■ Task directions
A copy of the listing below is needed, exact in every line and without images.

■ Data section

[Start of Attachment]

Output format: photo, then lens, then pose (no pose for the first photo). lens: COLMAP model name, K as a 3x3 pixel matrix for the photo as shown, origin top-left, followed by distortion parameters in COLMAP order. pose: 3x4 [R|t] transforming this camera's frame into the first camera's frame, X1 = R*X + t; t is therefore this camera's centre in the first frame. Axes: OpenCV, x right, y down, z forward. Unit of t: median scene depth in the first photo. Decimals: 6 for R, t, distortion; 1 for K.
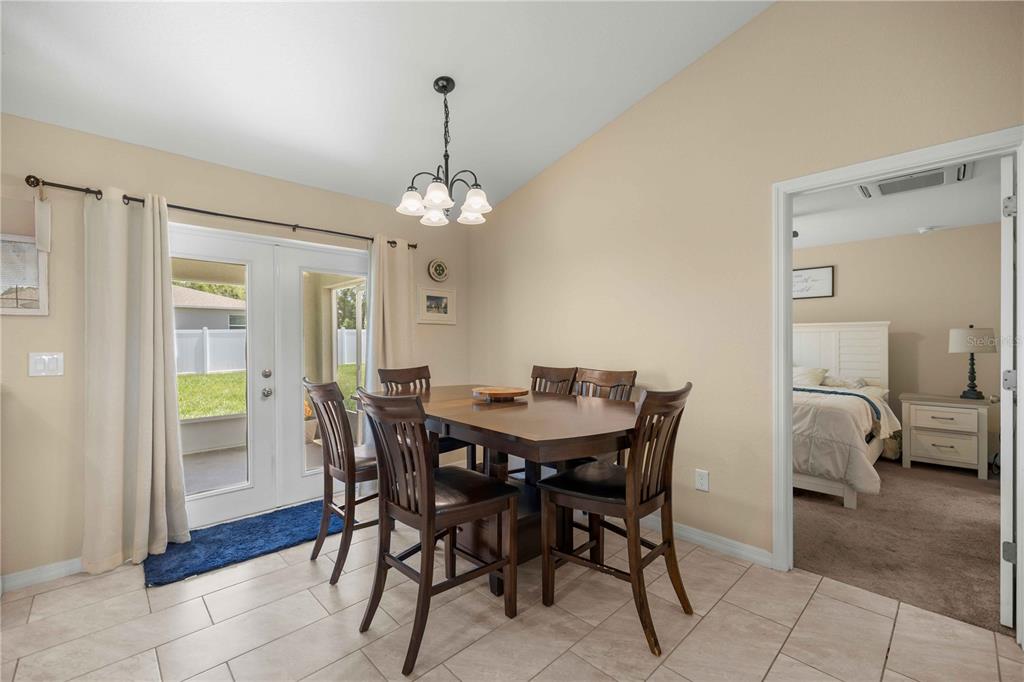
lens RADIAL K [[418.2, 0, 512.0], [0, 418.2, 341.0], [0, 0, 1]] dist [-0.002005, -0.000187]
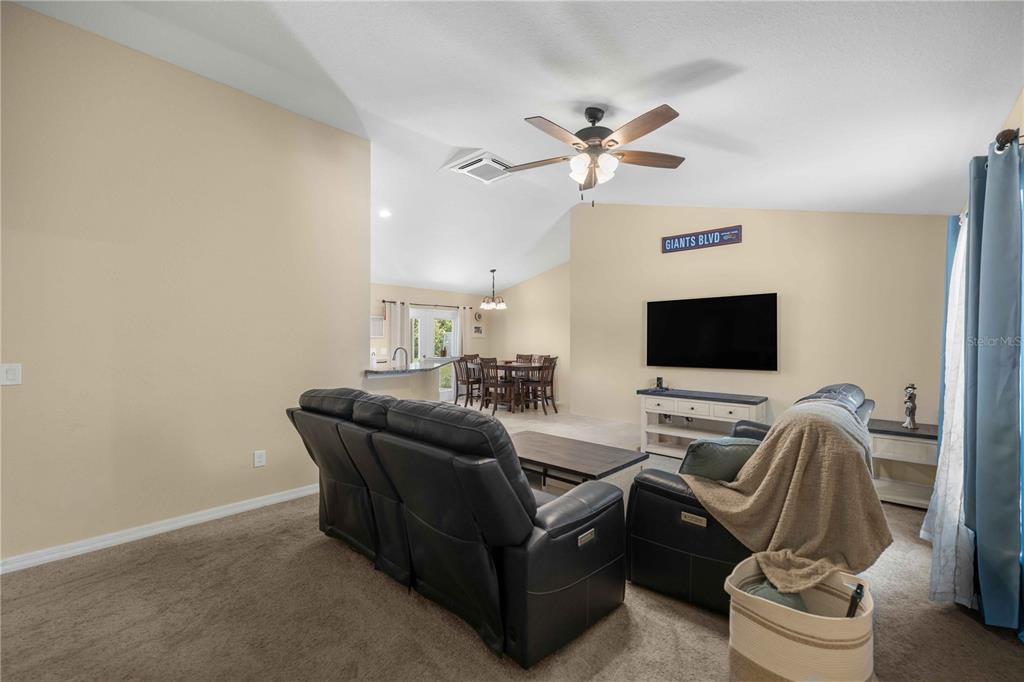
lens RADIAL K [[432.4, 0, 512.0], [0, 432.4, 341.0], [0, 0, 1]] dist [-0.000276, 0.000188]
pose [[0.997668, 0.007162, 0.067881, -0.213128], [-0.007048, 0.999973, -0.001921, -0.025375], [-0.067893, 0.001438, 0.997692, -2.241797]]
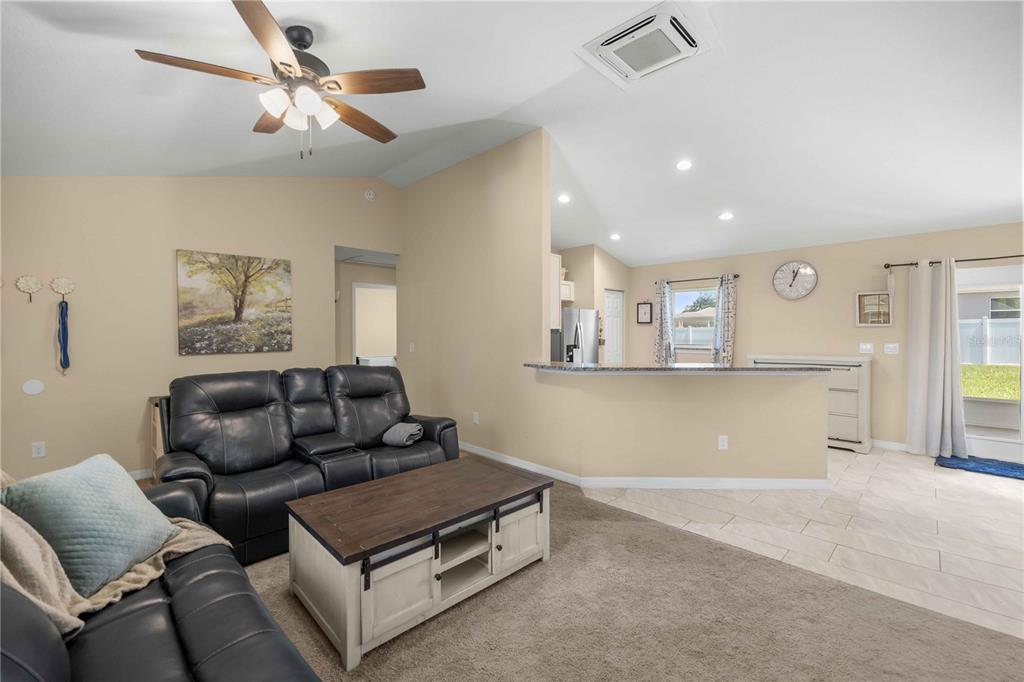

[End of Attachment]

■ Result
Output format: photo, then lens, then pose (no pose for the first photo). lens: COLMAP model name, K as a 3x3 pixel matrix for the photo as shown, origin top-left, followed by distortion parameters in COLMAP order. pose: 3x4 [R|t] transforming this camera's frame into the first camera's frame, X1 = R*X + t; t is therefore this camera's centre in the first frame. Axes: OpenCV, x right, y down, z forward. Unit of t: median scene depth in the first photo. Decimals: 6 for R, t, distortion; 1 for K.
lens RADIAL K [[418.2, 0, 512.0], [0, 418.2, 341.0], [0, 0, 1]] dist [-0.002005, -0.000187]
lens RADIAL K [[432.4, 0, 512.0], [0, 432.4, 341.0], [0, 0, 1]] dist [-0.000276, 0.000188]
pose [[0.997668, 0.007162, 0.067881, -0.213128], [-0.007048, 0.999973, -0.001921, -0.025375], [-0.067893, 0.001438, 0.997692, -2.241797]]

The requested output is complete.